Al cabo de pocos meses la encuesta ya casi estaba finalizada. No hubo sorpresas. Cuatro problemas sociales dominaban la escena: la alimentación deficiente, y como consecuencia, una desnutrición crónica con casos esporádicos graves; una vivienda pobre de barro, caña y palma, con piso de tierra; salarios muy bajos y un nivel educativo muy bajo, con gran porcentaje de analfabetos. Estos cuatro factores sociales incidían en las enfermedades predominantes: la parasitosis, la mortalidad infantil y preescolar, la tuberculosis, la gastroenteritis, etc. Por ello estimé yo que era necesario una movilización de la comunidad para exigir a los poderes públicos, un esfuerzo adicional en forma de la extensión de la seguridad social, al medio rural, de un estímulo para la organización de cooperativas y sobre todo un fuerte impulso educativo para fomentar el desarrollo comunitario.

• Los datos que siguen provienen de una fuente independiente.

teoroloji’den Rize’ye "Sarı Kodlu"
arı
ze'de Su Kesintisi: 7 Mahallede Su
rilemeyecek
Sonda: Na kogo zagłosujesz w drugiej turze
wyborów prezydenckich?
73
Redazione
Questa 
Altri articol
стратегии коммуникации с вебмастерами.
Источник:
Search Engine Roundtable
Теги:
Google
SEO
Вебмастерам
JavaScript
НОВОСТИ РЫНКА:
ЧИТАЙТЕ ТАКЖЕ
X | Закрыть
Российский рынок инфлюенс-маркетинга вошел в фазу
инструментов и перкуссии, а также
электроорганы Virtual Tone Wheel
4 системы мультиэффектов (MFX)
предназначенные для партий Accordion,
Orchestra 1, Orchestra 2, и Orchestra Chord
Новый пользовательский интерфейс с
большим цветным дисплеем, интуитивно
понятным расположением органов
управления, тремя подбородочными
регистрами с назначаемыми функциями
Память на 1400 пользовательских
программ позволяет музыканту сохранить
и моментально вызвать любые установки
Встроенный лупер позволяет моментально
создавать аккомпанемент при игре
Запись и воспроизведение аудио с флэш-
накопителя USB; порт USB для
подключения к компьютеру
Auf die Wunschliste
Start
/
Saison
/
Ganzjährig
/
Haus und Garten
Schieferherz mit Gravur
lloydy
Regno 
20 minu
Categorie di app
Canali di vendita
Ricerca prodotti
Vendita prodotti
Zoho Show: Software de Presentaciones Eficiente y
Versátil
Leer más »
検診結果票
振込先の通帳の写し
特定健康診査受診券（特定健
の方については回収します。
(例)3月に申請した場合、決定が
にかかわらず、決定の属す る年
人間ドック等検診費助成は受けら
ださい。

Todo ello quedó plasmado en un libro publicado en 1940 en la Revista de Sanidad y Asistencia Social, con el título "Medicina Social en el Medio Rural Venezolano" del cual se han hecho tres ediciones más (1946, 1980, 1992).
No cabe duda que ese libro me abrió muchos caminos en mi vida futura. Cuando en 1960 me preguntaron en la India, en qué Universidad había yo adquirido los conocimientos de medicina social, contesté con plena seguridad en lo que decía, "que en la Universidad de Sanare". Cuando ahora visito el lugar observo los grandes cambios ocurridos en las últimas seis décadas. Es un manojo de iniciativas que han hecho de la aldea de ayer un centro lleno de vigor y fortaleza. Hoy Sanare cuenta con más de 40.000 habitantes. Una nueva y pujante juventud anima ahora las calles. No obstante una sombra persiste aún en Sanare: es la que representa las altas tasas de mortalidad infantil y preescolar, y las cifras relativamente elevadas de desnutrición (6). Estos problemas no son fácilmente explicables y para mi inesperados, 60 años después.
Tal vez el reto que hoy tiene Sanare es el de decidirse por levantar un centro urbano ordenado y con buenos servicios sin dejar de ser una entidad agrícola, agresiva y moderna.